Top of PAGE TEXT

CSA Newsletter, January, 2009: Open Context: Developing Common Solutions for Data Sharing

Open Context: Developing Common Solutions for Data Sharing

Eric Kansa and Sarah Whitcher Kansa
(See email contacts page for the author's email address.)

Overview

Many collections created in ongoing archaeological surveys or excavations are managed by small research teams or small institutions with little capacity to develop their own web-accessible database solutions or other public access to the data files created by the project. Without greater access and dissemination, many of these collections remain obscure, ignored, and under-used. Thus, there is a significant need to find ways to facilitate sharing such research content.

Fortunately, the declining costs of Web-related technologies, especially the growing power and maturity of open-source code libraries, are starting to make it more feasible for even small and under-funded institutions and individual projects to publish their collections online. Omeka www.omeka.org, an open source collections dissemination project, is seeing widespread use to help small museums establish a Web presence and share their collections.

While Omeka represents an excellent solution for creating online exhibitions, it lacks some key features needed to support research-oriented applications.¹ Researchers often create much more complicated datasets, usually with recording strategies and terminologies customized for very specific agendas and questions. Because researchers create more complex and individualized kinds of data, and because they often need greater precision in querying and analyzing these data, generalized solutions for Web-dissemination of this type of content are very difficult to find. The Open Context project (also open-sourced) represents an attempt to address this issue by providing researchers with a very generalized tool that supports demanding types of interaction with data. The Open Context project, funded by the William and Flora Hewlett Foundation, was initially launched in 2006 to demonstrate the potential to provide direct access to cultural heritage datasets. Its development is ongoing and has recently seen significant revision and progress, thanks to funding from the National Endowment for the Humanities and the Institute for Museum and Library Studies. This article describes some of the conceptual, practical, and technical rationales driving developments of Open Context over the past two years since its initial public release. (See www.opencontext.org/ for the current home page and testing.opencontext.org/sets/ for the beta version of the coming and improved home page.)

Bottom of PAGE TEXT

▶ [REQUIREMENT 1]: According to the Open Context article, which foundation funded the project when it first launched in 2006?
▶ [REQUIREMENT 2]: Carry on writing the Open Context article from the point where it stops.
The data has nothing to do with this work.

Top of INFORMATION PROVIDED

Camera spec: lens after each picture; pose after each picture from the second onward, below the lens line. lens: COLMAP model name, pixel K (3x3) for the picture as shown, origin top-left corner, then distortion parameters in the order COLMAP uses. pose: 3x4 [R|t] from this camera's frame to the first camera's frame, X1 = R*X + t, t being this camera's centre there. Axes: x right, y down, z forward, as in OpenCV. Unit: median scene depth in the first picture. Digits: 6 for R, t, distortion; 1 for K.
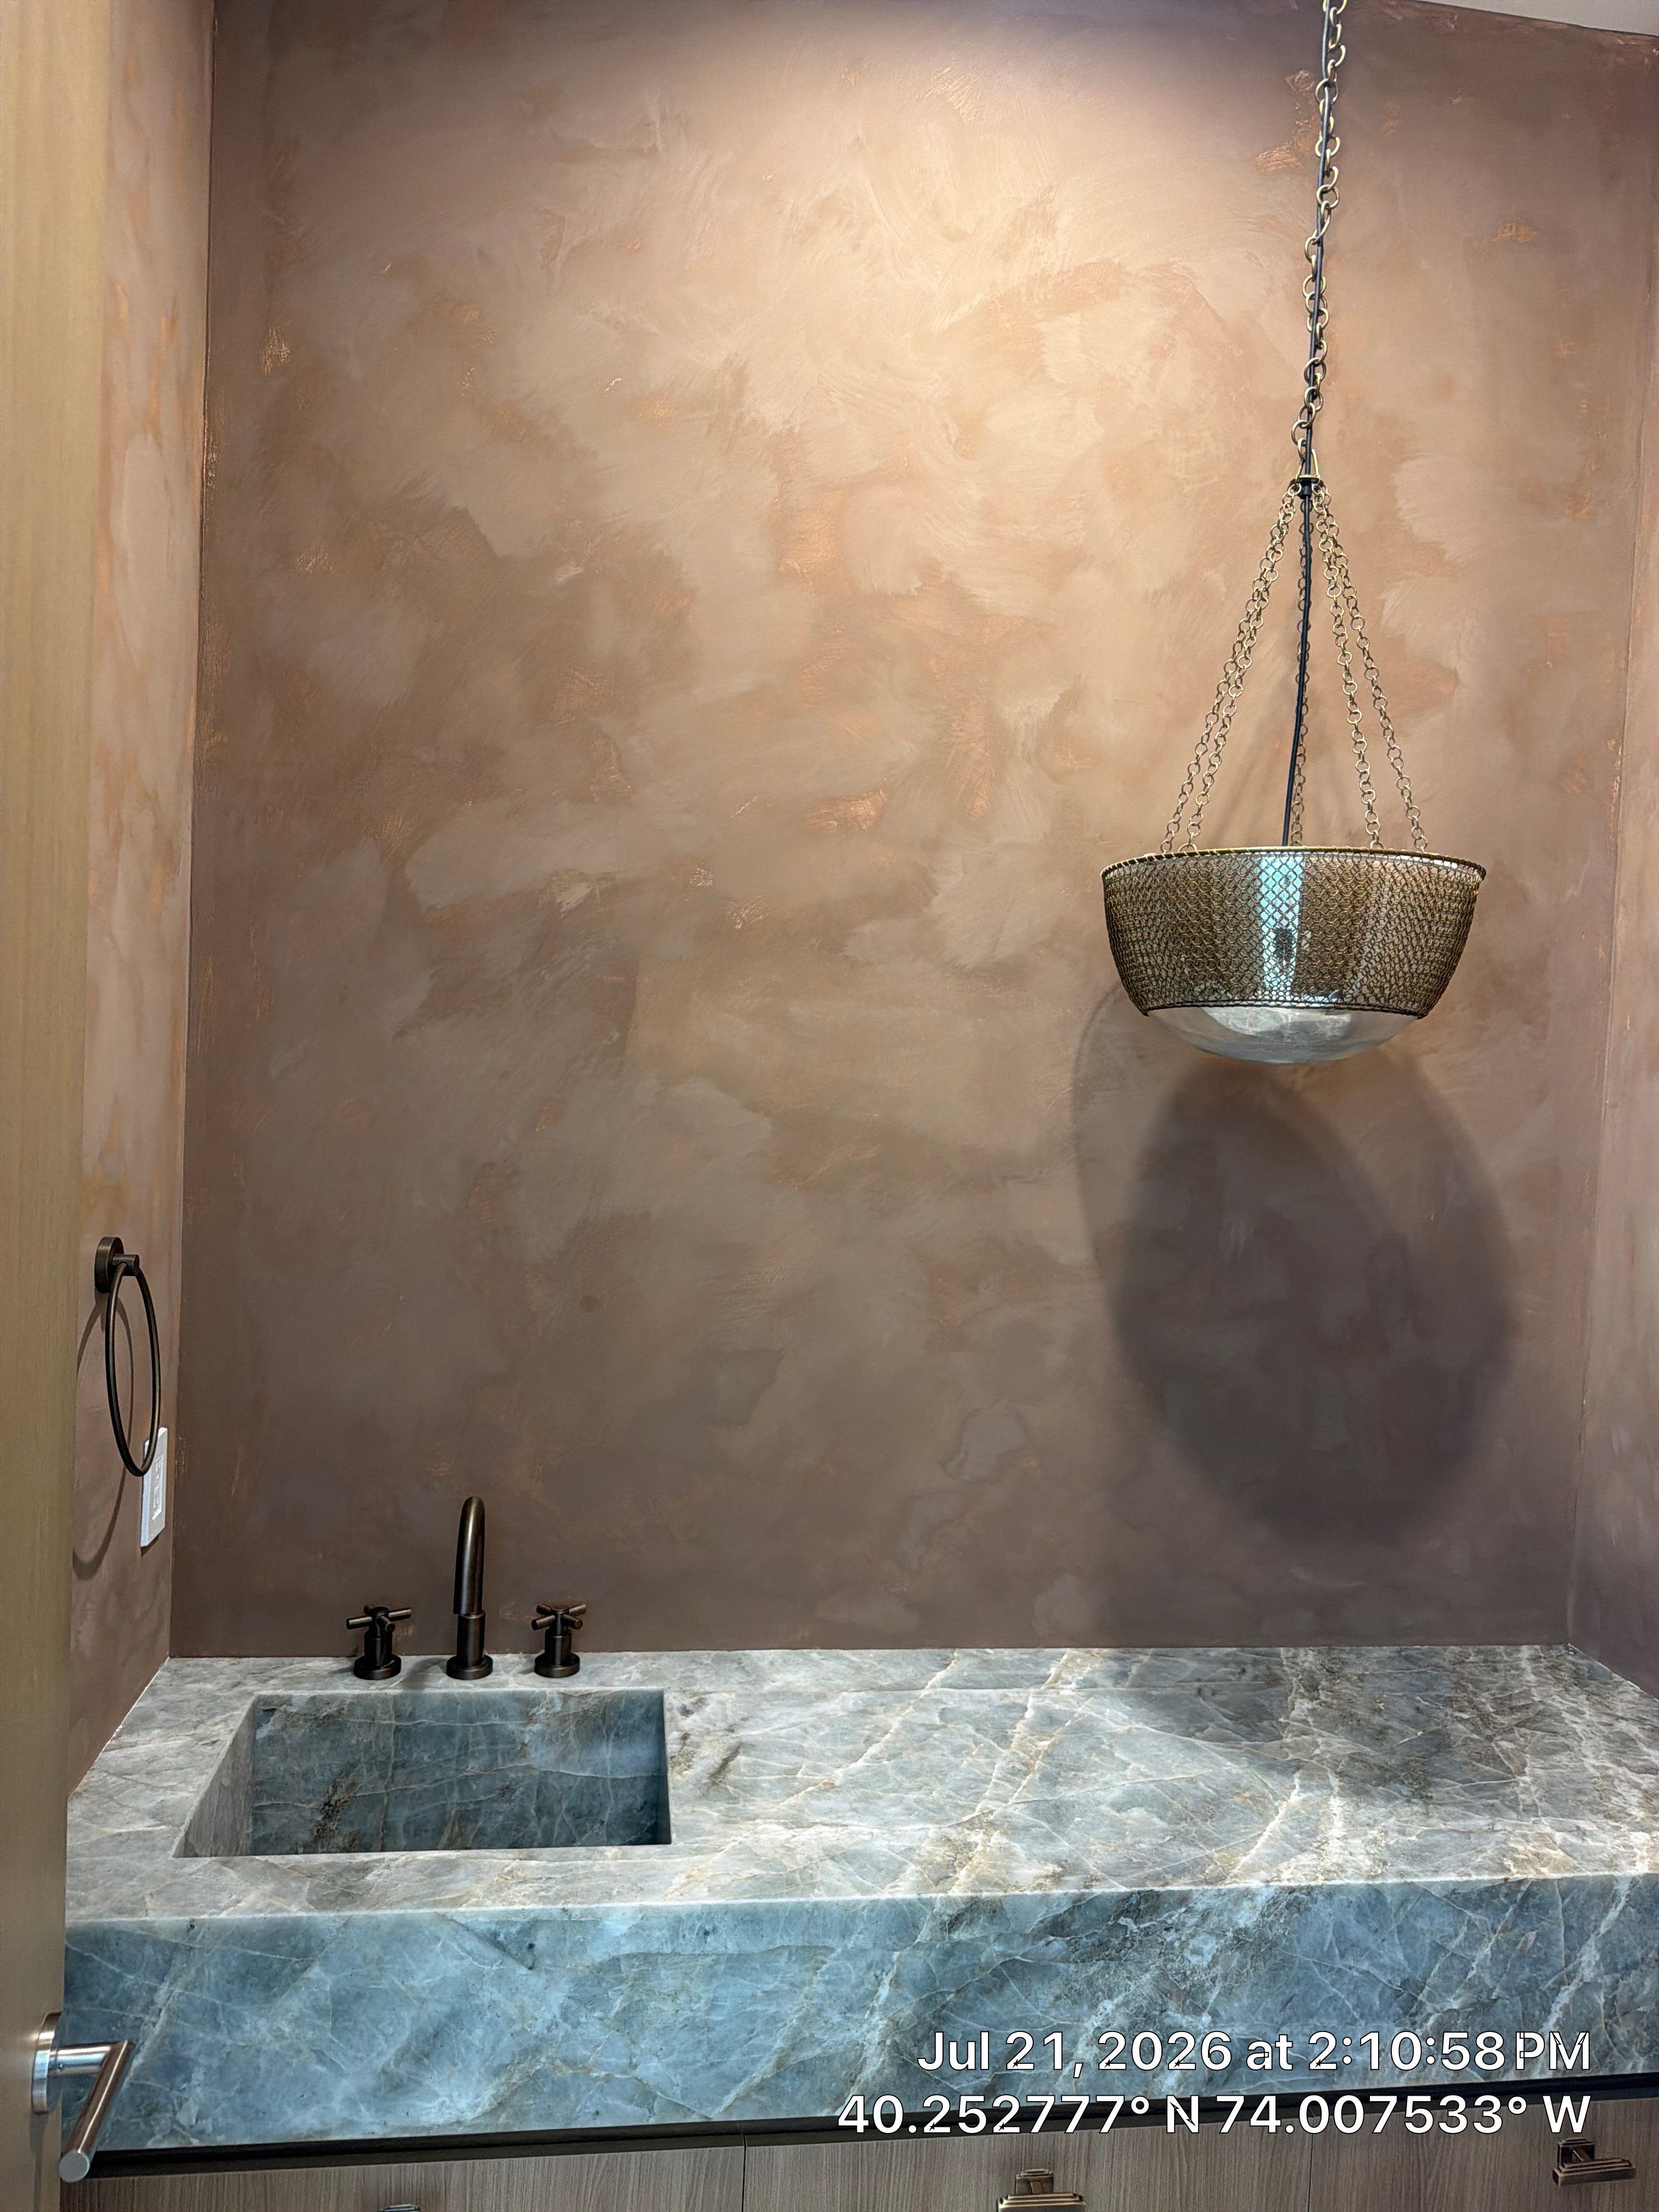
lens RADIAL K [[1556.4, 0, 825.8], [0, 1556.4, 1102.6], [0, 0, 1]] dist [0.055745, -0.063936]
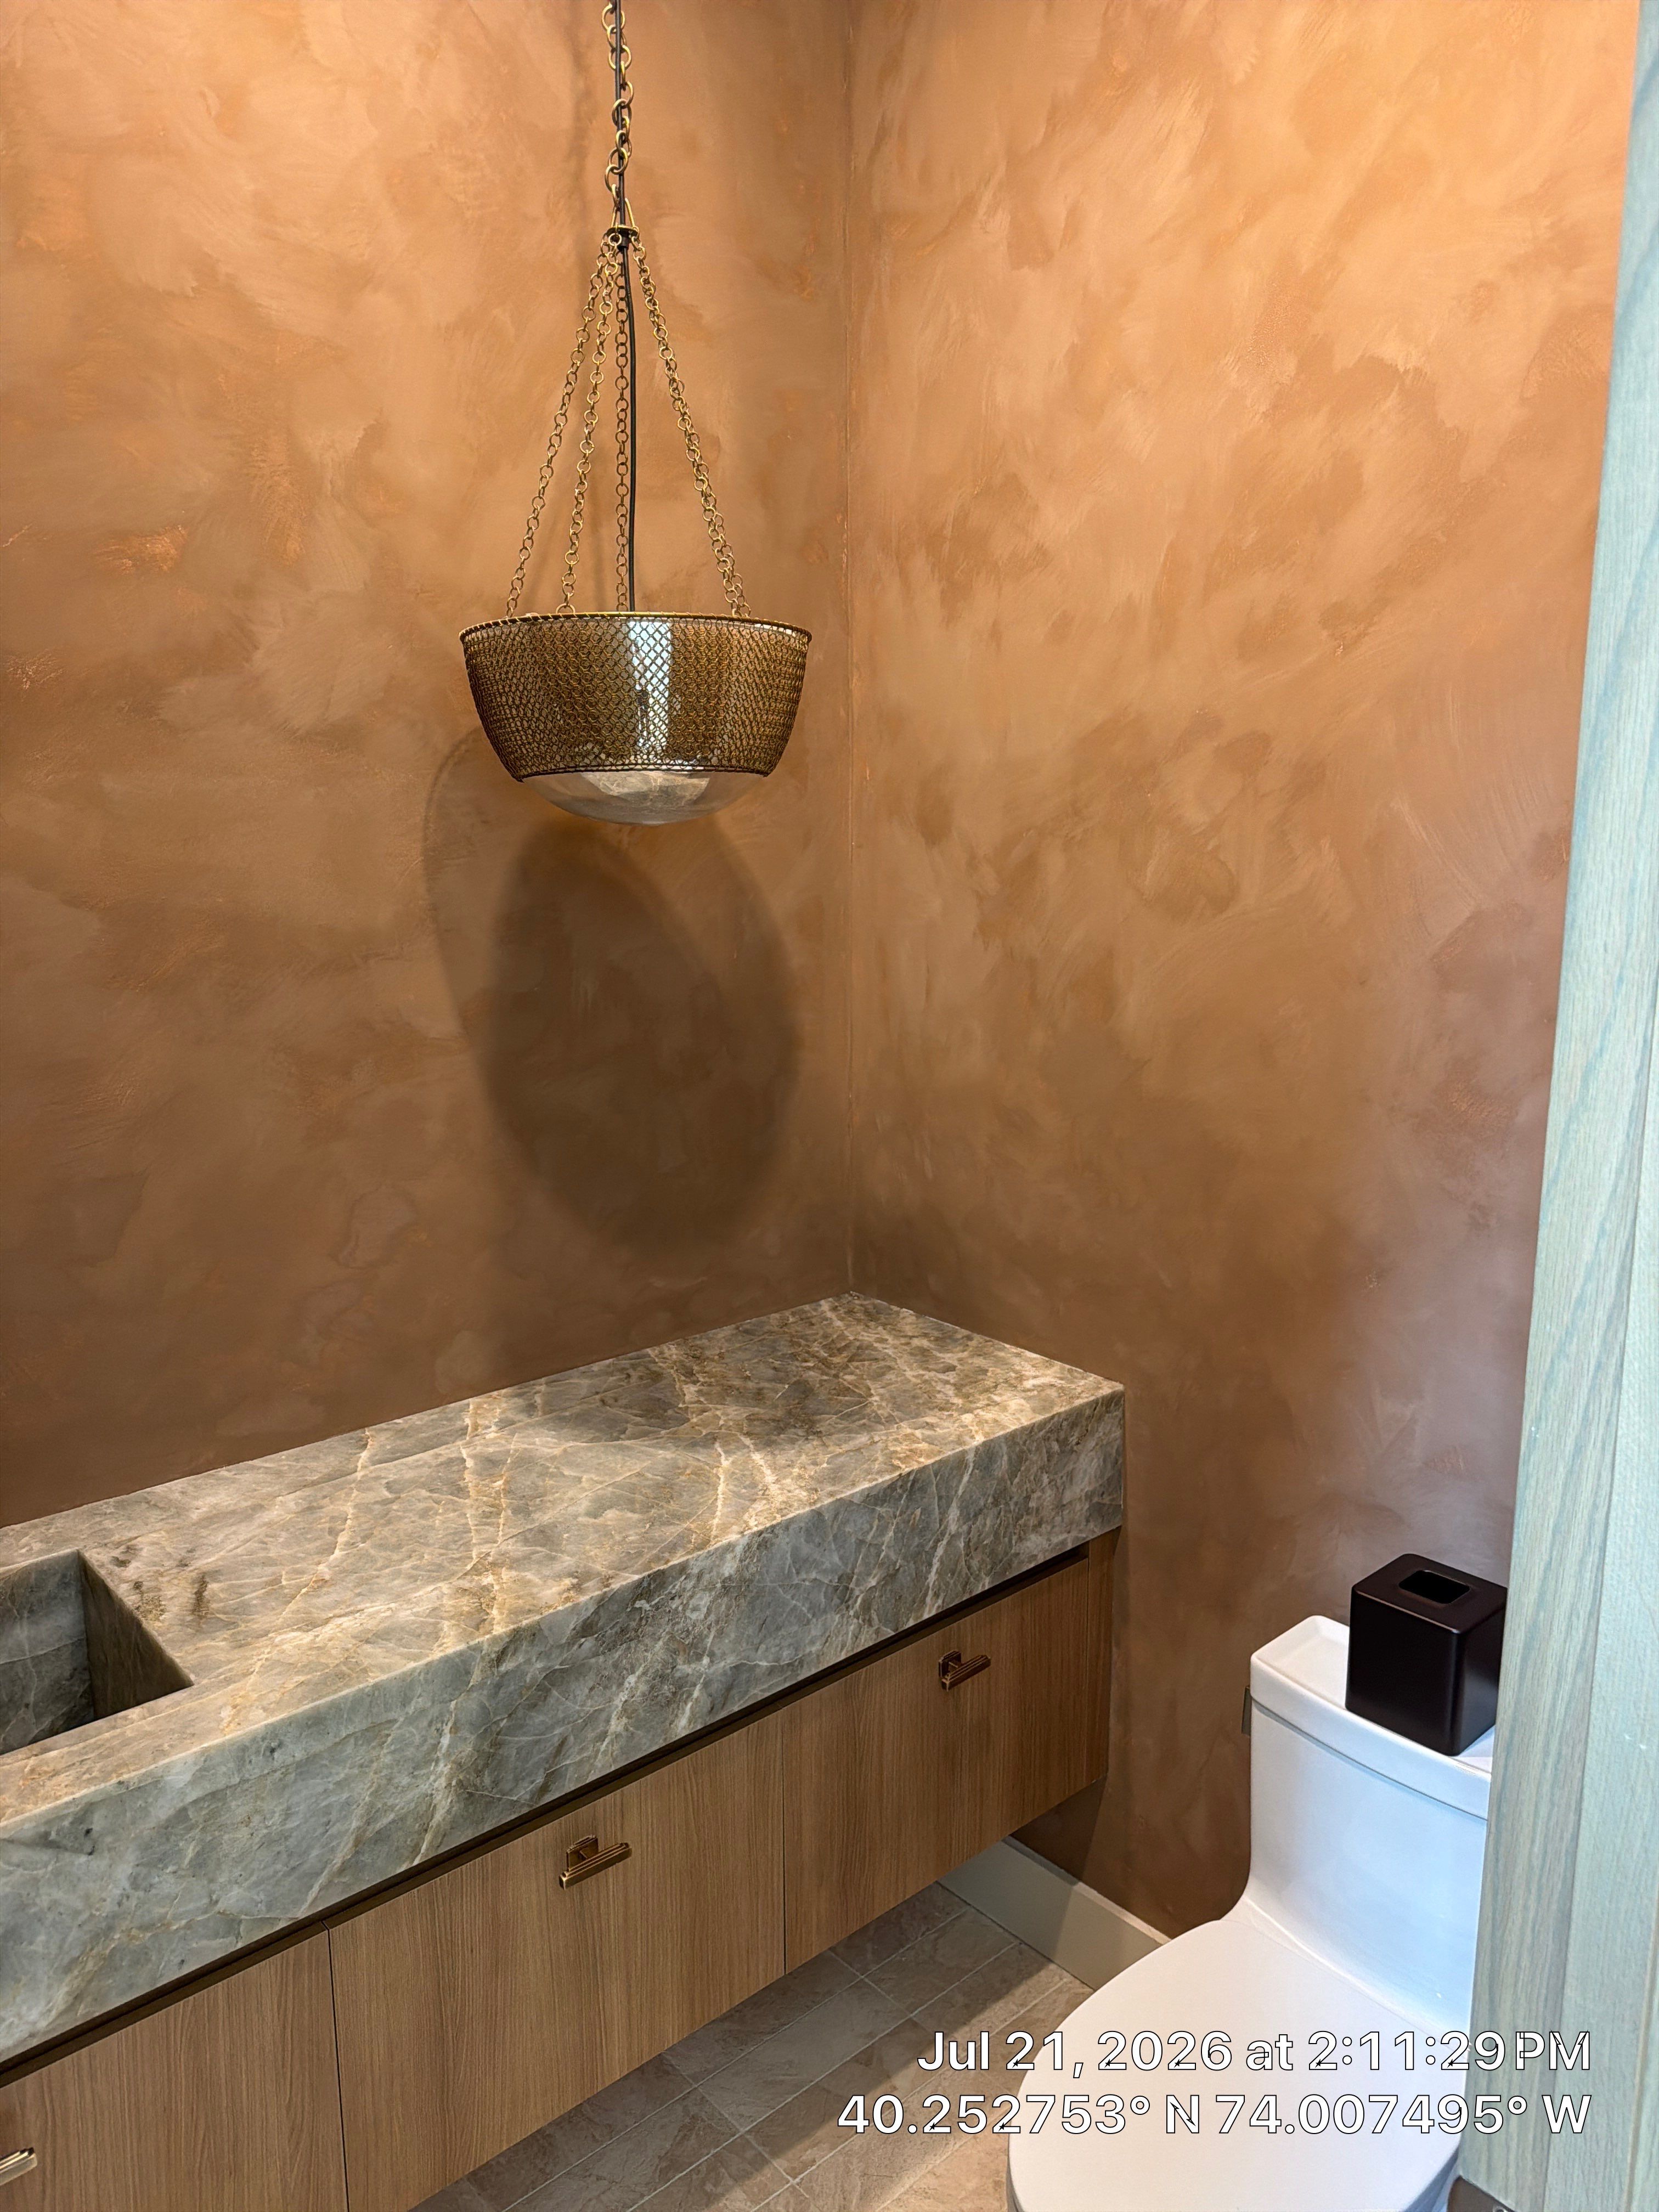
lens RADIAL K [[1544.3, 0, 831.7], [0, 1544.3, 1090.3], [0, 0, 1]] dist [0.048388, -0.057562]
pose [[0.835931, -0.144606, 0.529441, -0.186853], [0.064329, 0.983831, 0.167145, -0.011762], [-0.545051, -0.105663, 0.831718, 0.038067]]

Bottom of INFORMATION PROVIDED

▶ [ANSWER 1]: The William and Flora Hewlett Foundation.

▶ [ANSWER 2]:
Traditional Dissemination Practices and Digital Data Publication: Old Dogs, New Tricks?

Field research generates a dizzying amount of information, painstakingly gathered by teams of people over many years of a project's life. Technological advances in the past two decades have escalated both the quantity and the range of information gathered in the course of field studies. Now, in theory (and often in practice), every moment of fieldwork can be documented, using a combination of media including cameras, video recording, laser scanners, GIS, global positioning systems (GPS), etc. Back in the lab, specialists add further documentation with scanned drawings, digitized maps, spreadsheets of analytical notations, and measurements. The continuing decline in storage costs and the growing sophistication of database systems help fuel this drive for more complete and thorough recording. In almost all cases, these new approaches produce richer and more comprehensive documentation than was previously feasible with traditional paper and photographic recording techniques. This digital documentation, coupled with digital communication via the Internet, permits far more rapid and comprehensive dissemination of research data, data that are extremely rich and complex.

Despite the potential of the Internet and in spite of the increasing popularity of less formalized (and much faster) means of disseminating information, such as blogs, the traditional method of synthesized print publication often persists as the primary means of disseminating scholarship. Thus, the ever-increasing scores of primary data on which the syntheses are based remain hidden on computer hard drives, facing greater risk of loss than their paper catalog predecessors. One of the primary reasons for this is that the scholarly infrastructure for sharing content has not kept up with developments in technology. Scholars lack places to house their digital content and means to share it and compare it with that from other projects. The potential is there, but (except for the very few well-funded projects with the resources to put their own materials into the public realm) the tools and other resources are not. In the end, and having spent a great deal of time collecting potentially valuable digital research content, scholars are still left with their printed syntheses in hand and the foundational data inaccessible. Sadly, this situation hasn't changed much in twenty years.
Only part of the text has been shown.